Pyramid lights up in London for International Women in Engineering Day
Image credit: Milene Guermont
An installation by artist and engineer Milène Guermont is set to be illuminated in London for International Women in Engineering Day. Members of the public are invited to interact with the structure, which responds to their heartbeats.
Guermont trained as both an artist and engineer, and often takes a technical approach to her work. Following a synesthetic incident in which she “touched a regular [concrete] wall and felt that [she] was on the beach”, she began working with “polysensual concrete”: concrete which can respond to people, such as by playing sounds from the ocean when touched.

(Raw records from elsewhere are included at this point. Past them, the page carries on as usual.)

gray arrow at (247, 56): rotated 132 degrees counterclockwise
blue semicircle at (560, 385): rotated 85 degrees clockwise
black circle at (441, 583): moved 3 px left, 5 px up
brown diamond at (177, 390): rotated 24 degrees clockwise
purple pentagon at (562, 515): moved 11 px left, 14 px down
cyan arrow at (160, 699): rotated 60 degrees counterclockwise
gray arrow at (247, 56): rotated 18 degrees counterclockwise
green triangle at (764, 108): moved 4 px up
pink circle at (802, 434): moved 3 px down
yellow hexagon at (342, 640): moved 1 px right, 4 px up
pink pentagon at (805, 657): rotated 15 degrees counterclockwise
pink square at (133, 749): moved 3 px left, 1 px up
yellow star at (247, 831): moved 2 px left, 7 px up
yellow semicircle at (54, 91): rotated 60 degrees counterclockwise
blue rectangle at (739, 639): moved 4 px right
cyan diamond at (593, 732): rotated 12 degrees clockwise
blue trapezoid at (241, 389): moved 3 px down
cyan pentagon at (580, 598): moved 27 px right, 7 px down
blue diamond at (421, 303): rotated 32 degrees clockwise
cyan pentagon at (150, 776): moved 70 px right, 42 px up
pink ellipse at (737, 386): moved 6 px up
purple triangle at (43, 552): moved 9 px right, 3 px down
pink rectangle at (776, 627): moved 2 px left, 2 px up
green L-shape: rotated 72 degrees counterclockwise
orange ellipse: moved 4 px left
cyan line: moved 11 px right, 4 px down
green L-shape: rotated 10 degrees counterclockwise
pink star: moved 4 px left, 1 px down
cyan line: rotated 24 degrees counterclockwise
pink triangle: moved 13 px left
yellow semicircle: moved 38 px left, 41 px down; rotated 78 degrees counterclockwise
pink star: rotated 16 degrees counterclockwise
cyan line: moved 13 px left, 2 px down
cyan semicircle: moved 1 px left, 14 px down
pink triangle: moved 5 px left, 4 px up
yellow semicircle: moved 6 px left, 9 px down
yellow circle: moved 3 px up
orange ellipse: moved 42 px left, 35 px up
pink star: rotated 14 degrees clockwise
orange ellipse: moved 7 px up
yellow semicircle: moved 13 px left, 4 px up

She is perhaps best known for her monumental artwork, Phares, a 30m-tall pyramid, which stood for six months in the Place de la Concorde, Paris. Phares complemented the nearby Obelisk of Luxor, standing in front of it and covering it with a swirl of lights from retro car headlights. Members of the public were invited to place their finger inside a cardiac sensor, and Phares’ lights – as well as lights on the Eiffel Tower and Montparnasse Tower – would synchronise with their heartbeat.
Inspired by Egyptian obelisks, which were always created in pairs, Guermont has built a companion to Phares: Pyramidion Twin. This much smaller pyramid is 4m high, and also responds to heartbeats with pulsating lights. When visitors touch Pyramidion Twin, which is based outside Trinity House, London, they will also illuminate its companion via satellite communication.
Pyramidion Twin will be illuminated on International Women in Engineering Day (23 June).
“I am an artist but I am also an engineer,” Guermont told E&T. “The message [of Pyramidion Twin] is that women can be in engineering in different ways.”
Guermont said that she hopes it will help to break stereotypes about the work of engineers, as well as sending an optimistic message about how we can interact with our environment, and with other people around the world.
She hopes that after its stint in London to celebrate women in engineering, the sustainable artwork will travel to Poland for COP24 (24th Conference of Parties to the UN Framework Convention on Climate Change) where it could be illuminated in different colours, reflecting the concentration of pollution in the air.